● **TASK TO CARRY OUT**: Line by line, copy out the entries exactly and leave the pictures behind.

Image and design file data:
+--
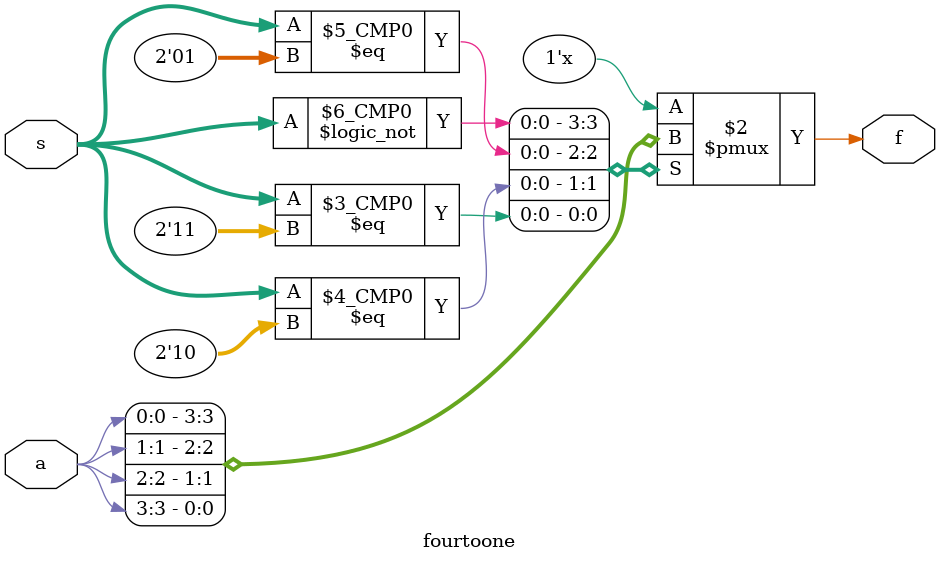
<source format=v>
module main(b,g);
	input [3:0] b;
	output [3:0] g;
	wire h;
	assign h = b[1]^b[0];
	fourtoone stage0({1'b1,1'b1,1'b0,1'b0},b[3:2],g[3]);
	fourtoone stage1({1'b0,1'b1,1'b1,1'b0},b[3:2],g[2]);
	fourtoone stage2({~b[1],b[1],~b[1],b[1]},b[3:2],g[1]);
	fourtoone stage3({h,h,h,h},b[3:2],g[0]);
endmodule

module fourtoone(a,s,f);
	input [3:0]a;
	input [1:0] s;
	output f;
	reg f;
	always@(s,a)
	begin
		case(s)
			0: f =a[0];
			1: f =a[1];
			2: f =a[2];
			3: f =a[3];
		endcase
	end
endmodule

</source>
+--
● **ANSWER BOX**:
<source format=v>
module main(b,g);
	input [3:0] b;
	output [3:0] g;
	wire h;
	assign h = b[1]^b[0];
	fourtoone stage0({1'b1,1'b1,1'b0,1'b0},b[3:2],g[3]);
	fourtoone stage1({1'b0,1'b1,1'b1,1'b0},b[3:2],g[2]);
	fourtoone stage2({~b[1],b[1],~b[1],b[1]},b[3:2],g[1]);
	fourtoone stage3({h,h,h,h},b[3:2],g[0]);
endmodule

module fourtoone(a,s,f);
	input [3:0]a;
	input [1:0] s;
	output f;
	reg f;
	always@(s,a)
	begin
		case(s)
			0: f =a[0];
			1: f =a[1];
			2: f =a[2];
			3: f =a[3];
		endcase
	end
endmodule

</source>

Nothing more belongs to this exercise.